--- Start Passage provided ---

This Agreement is made between Cooper Industries, Inc., an Ohio corporation,
having its principal office in Houston, Texas (the "Company"), and the
undersigned, an employee of the Company or a subsidiary of the Company (the
"Employee"). The parties hereto have agreed as follows:

1.       Pursuant to the Cooper Industries, Inc. Stock Incentive Plan (the
"Plan"), the Company grants to the Employee an Incentive Stock Option ("Option")
to purchase the above stated number of shares of Cooper Industries, Ltd. Class A
common stock, $.01 per share (the "Shares"), at the price stated above, subject
to the following conditions:

(a)      The Option rights are exercisable only if and after the Employee shall
         have remained in the employ of the Company for one year from the date
         of grant of this Option (the "Grant Date"). The Option shall become
         exercisable to the extent of only 33 1/3% of the aggregate number of
         Shares above specified, after one year, 66 2/3% after two years, and
         100% after three years from the Grant Date.

(b)      During the lifetime of the Employee, the Option rights are exercisable
         only by the Employee, and, except as otherwise provided in Sections 2,
         3 and 4 below, only if the Employee has remained continuously in the
         employ of the Company from the Grant Date.

(c)      The Option rights shall expire at the end of the period of 7 years
         commencing with the Grant Date, or upon such earlier expiration or
         termination date as may be provided by Sections 2, 3, 4 or 9 hereof and
         such Option rights shall not be exercisable thereafter.

2.       If, after the expiration of one year from the Grant Date, the Employee
shall cease to be employed by the Company for any reason other than death,
disability or Retirement, the Option rights shall terminate immediately. For
purposes of this Agreement, the term "Retirement," "Retires" or "Retired" means
cessation of employment with the Company at a time when the Employee would be
eligible to retire in accordance with any retirement plan of the Company then in
effect. If the Employee Retires after the expiration of one year from the Grant
Date, then the Employee may exercise the Option rights following such Retirement
for a period of five years after Retirement or until the Expiration Date,
whichever is lesser. However, if an Employee Retires and accepts employment with
any competitor of, or otherwise engages in competition with, the Company, the
Committee, in its sole discretion, may require such Employee to forfeit any
unexercised Options under this Agreement. Incentive Stock Options must be
exercised within 90 days from Retirement in order to retain favorable tax
treatment. Options exercised more than 90 days from Retirement will be
considered to be nonqualified exercises and applicable taxes will be collected
at the time of exercise.

--- End Passage provided ---
--- Start Data ---

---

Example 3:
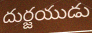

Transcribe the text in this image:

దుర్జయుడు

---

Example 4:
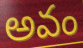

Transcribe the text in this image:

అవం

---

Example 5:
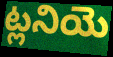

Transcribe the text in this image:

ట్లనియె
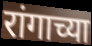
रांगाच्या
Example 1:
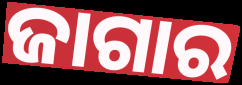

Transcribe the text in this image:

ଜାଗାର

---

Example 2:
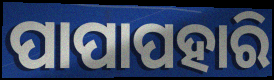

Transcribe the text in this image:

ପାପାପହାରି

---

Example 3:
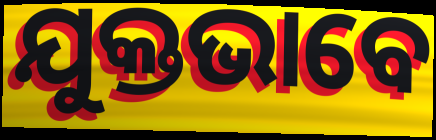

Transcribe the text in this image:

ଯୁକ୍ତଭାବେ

--- End Data ---
--- Start Data ---

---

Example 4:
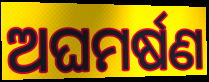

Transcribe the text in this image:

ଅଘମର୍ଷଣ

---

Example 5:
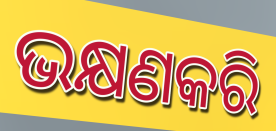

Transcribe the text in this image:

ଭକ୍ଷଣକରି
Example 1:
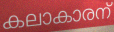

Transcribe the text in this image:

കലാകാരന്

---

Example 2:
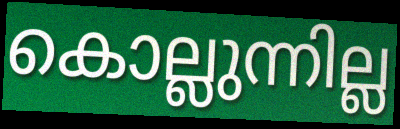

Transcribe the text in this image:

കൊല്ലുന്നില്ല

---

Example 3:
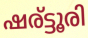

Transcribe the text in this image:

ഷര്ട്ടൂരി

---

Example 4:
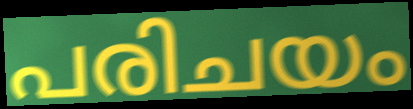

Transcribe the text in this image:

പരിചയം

--- End Data ---
--- Start Data ---

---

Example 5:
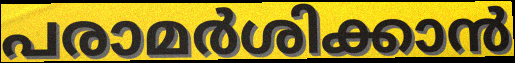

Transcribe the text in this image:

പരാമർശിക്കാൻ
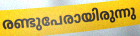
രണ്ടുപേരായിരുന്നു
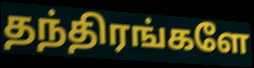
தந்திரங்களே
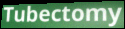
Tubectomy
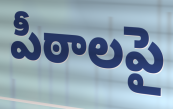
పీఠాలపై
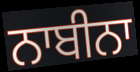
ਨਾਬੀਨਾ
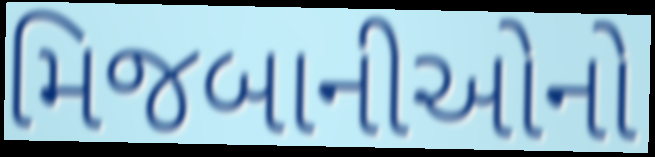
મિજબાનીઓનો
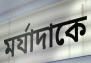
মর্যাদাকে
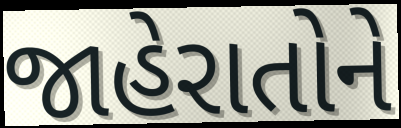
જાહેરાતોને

--- End Data ---

**Work to do:** Write out the stock option agreement passage again, everything from "to purchase the" down to "years from the Grant Date.", and substitute "Award Date" for every "Grant Date".

**Answer for the task:**
to purchase the above stated number of shares of Cooper Industries, Ltd. Class A
common stock, $.01 per share (the "Shares"), at the price stated above, subject
to the following conditions:

(a)      The Option rights are exercisable only if and after the Employee shall
         have remained in the employ of the Company for one year from the date
         of grant of this Option (the "Award Date"). The Option shall become
         exercisable to the extent of only 33 1/3% of the aggregate number of
         Shares above specified, after one year, 66 2/3% after two years, and
         100% after three years from the Award Date.